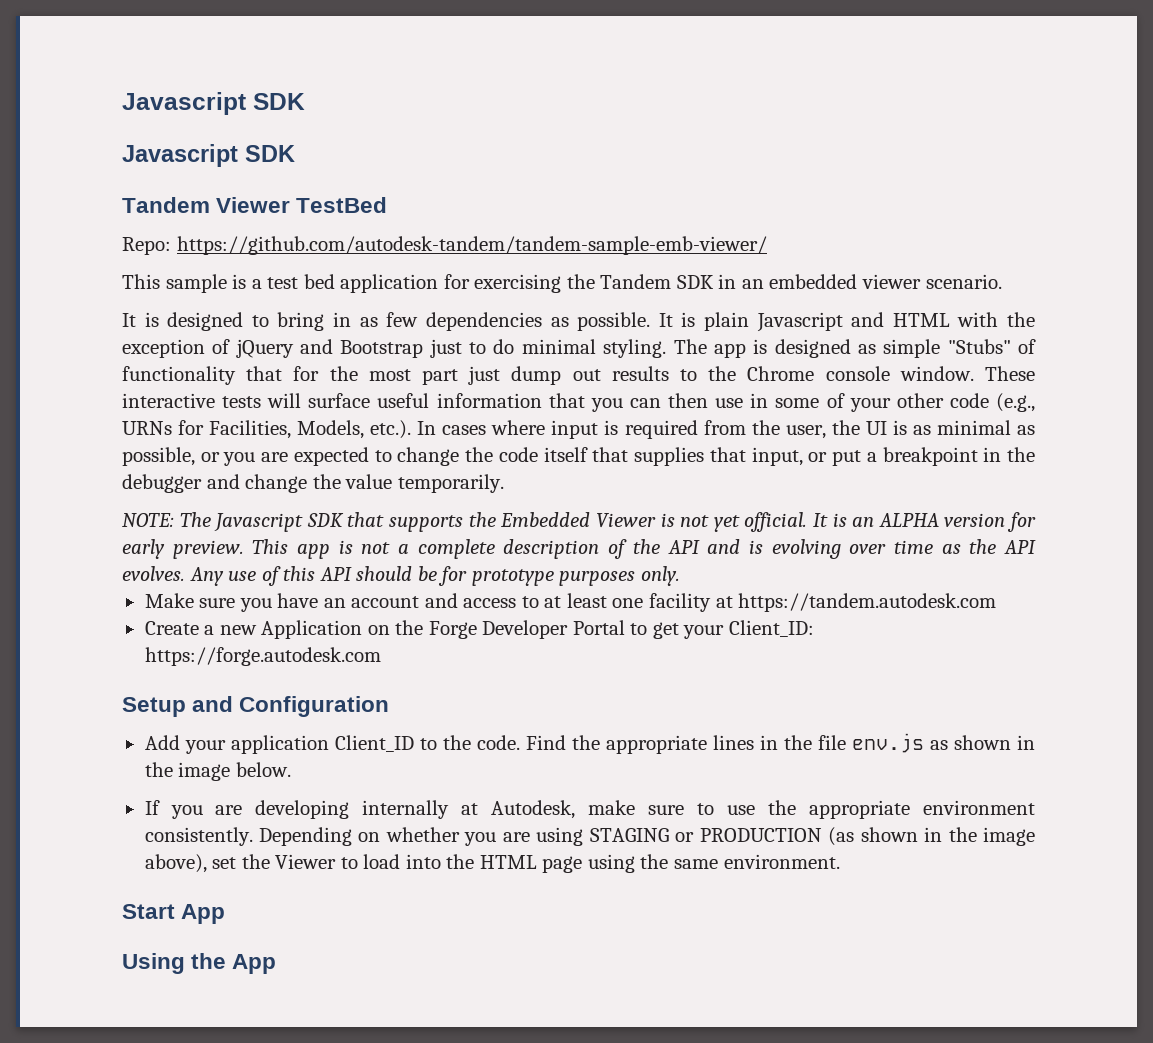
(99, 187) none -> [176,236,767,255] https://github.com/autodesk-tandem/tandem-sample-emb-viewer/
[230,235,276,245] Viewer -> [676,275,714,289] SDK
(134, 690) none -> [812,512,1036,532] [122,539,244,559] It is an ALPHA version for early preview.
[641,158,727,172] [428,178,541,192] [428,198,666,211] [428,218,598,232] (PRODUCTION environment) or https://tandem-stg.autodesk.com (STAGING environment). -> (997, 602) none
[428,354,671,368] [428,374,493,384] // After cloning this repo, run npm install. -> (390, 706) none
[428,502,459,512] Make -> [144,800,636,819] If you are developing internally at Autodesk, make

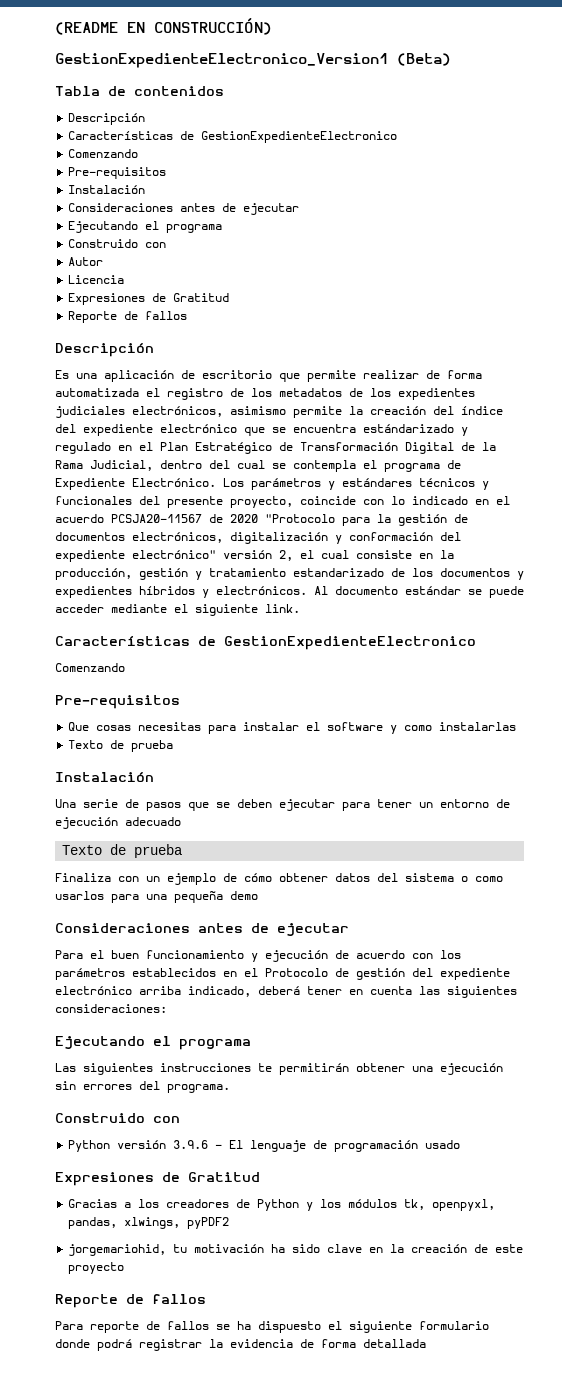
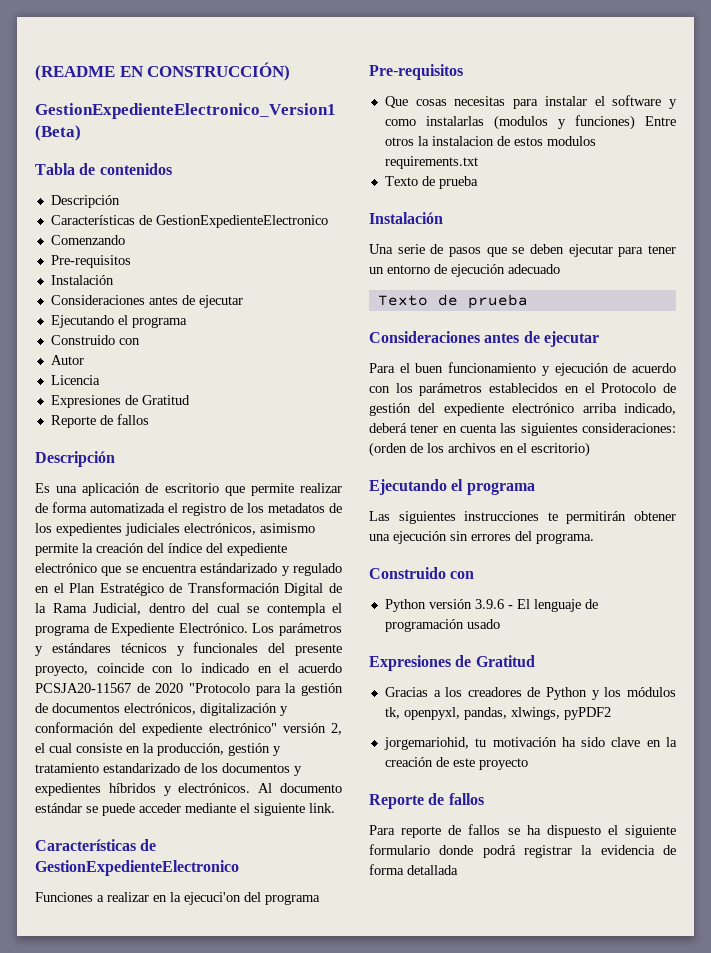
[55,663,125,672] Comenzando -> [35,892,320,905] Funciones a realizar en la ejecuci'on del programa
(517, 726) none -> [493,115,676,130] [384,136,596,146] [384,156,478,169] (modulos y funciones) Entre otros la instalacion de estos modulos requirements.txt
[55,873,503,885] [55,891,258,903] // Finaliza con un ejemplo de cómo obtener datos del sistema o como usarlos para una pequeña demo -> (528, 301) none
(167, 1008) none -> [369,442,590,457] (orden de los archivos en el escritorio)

══════════

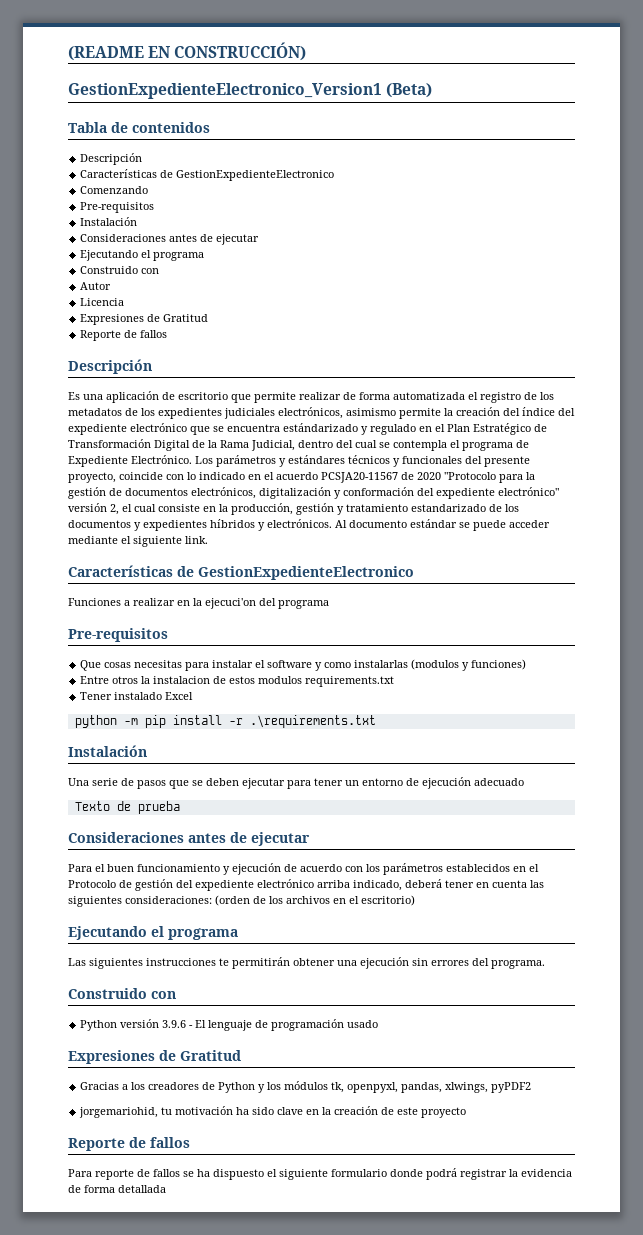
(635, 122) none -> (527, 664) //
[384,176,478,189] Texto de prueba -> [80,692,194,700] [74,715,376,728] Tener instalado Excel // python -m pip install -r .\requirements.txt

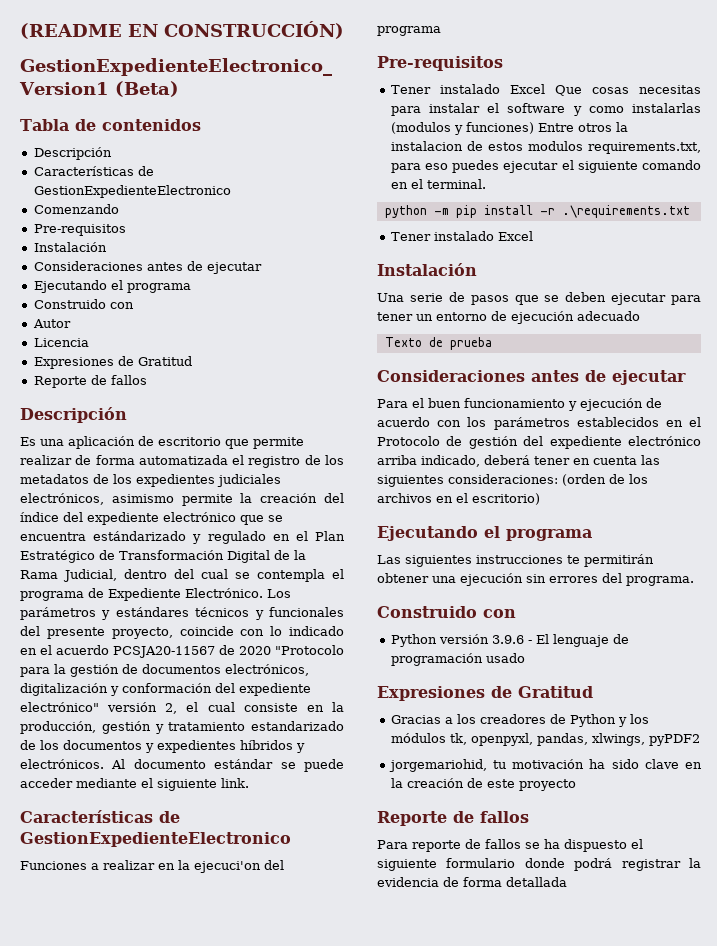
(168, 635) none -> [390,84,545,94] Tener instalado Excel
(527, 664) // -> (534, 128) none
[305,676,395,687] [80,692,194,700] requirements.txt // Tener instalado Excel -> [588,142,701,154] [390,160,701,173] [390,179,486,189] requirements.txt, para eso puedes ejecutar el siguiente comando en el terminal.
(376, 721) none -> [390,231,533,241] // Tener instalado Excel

══════════

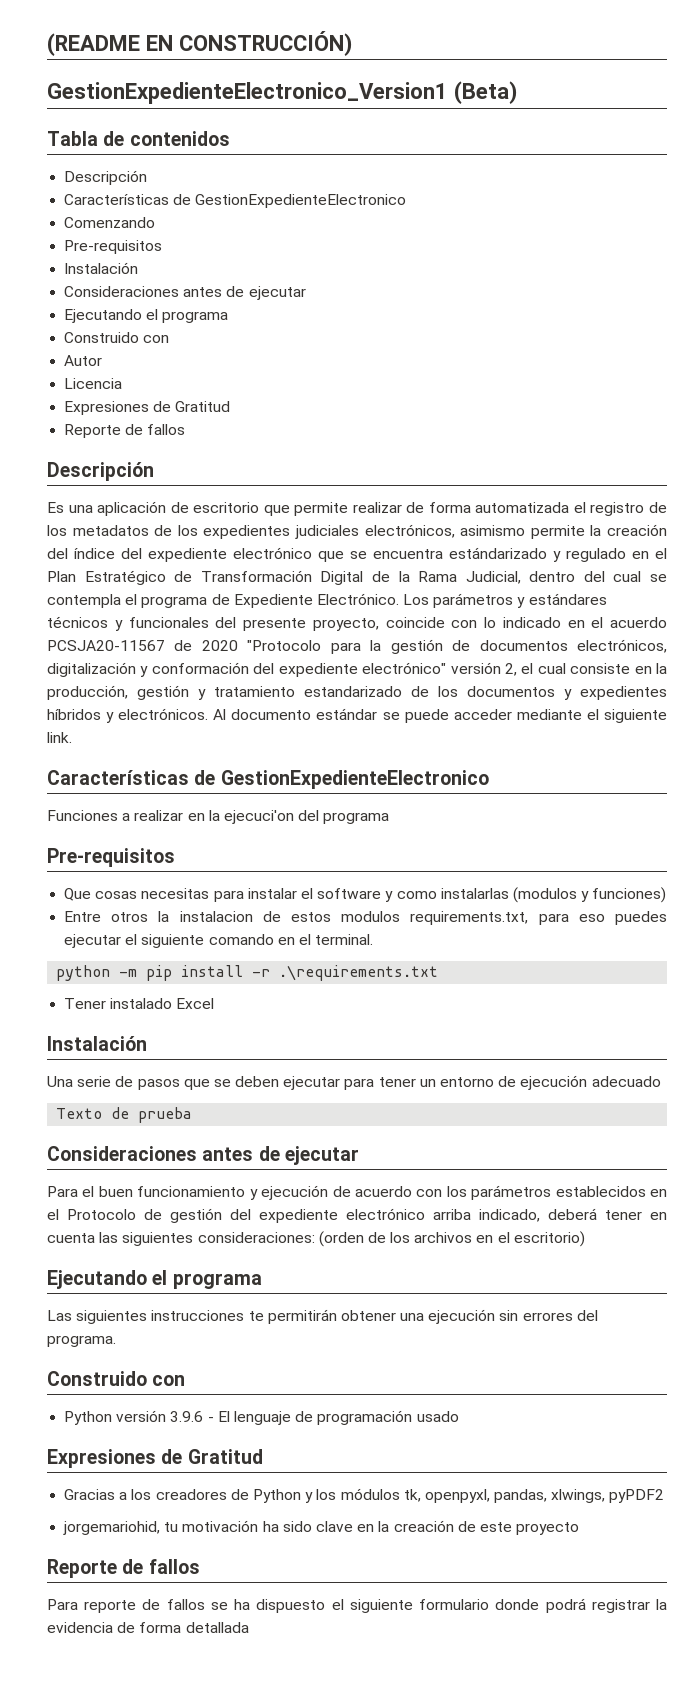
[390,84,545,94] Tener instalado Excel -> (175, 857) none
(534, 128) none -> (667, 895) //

══════════

- About this exercise:
When a line contains the string "https", copy it from the records.

- Exercise response:
(99, 187) none -> [176,236,767,255] https://github.com/autodesk-tandem/tandem-sample-emb-viewer/
[641,158,727,172] [428,178,541,192] [428,198,666,211] [428,218,598,232] (PRODUCTION environment) or https://tandem-stg.autodesk.com (STAGING environment). -> (997, 602) none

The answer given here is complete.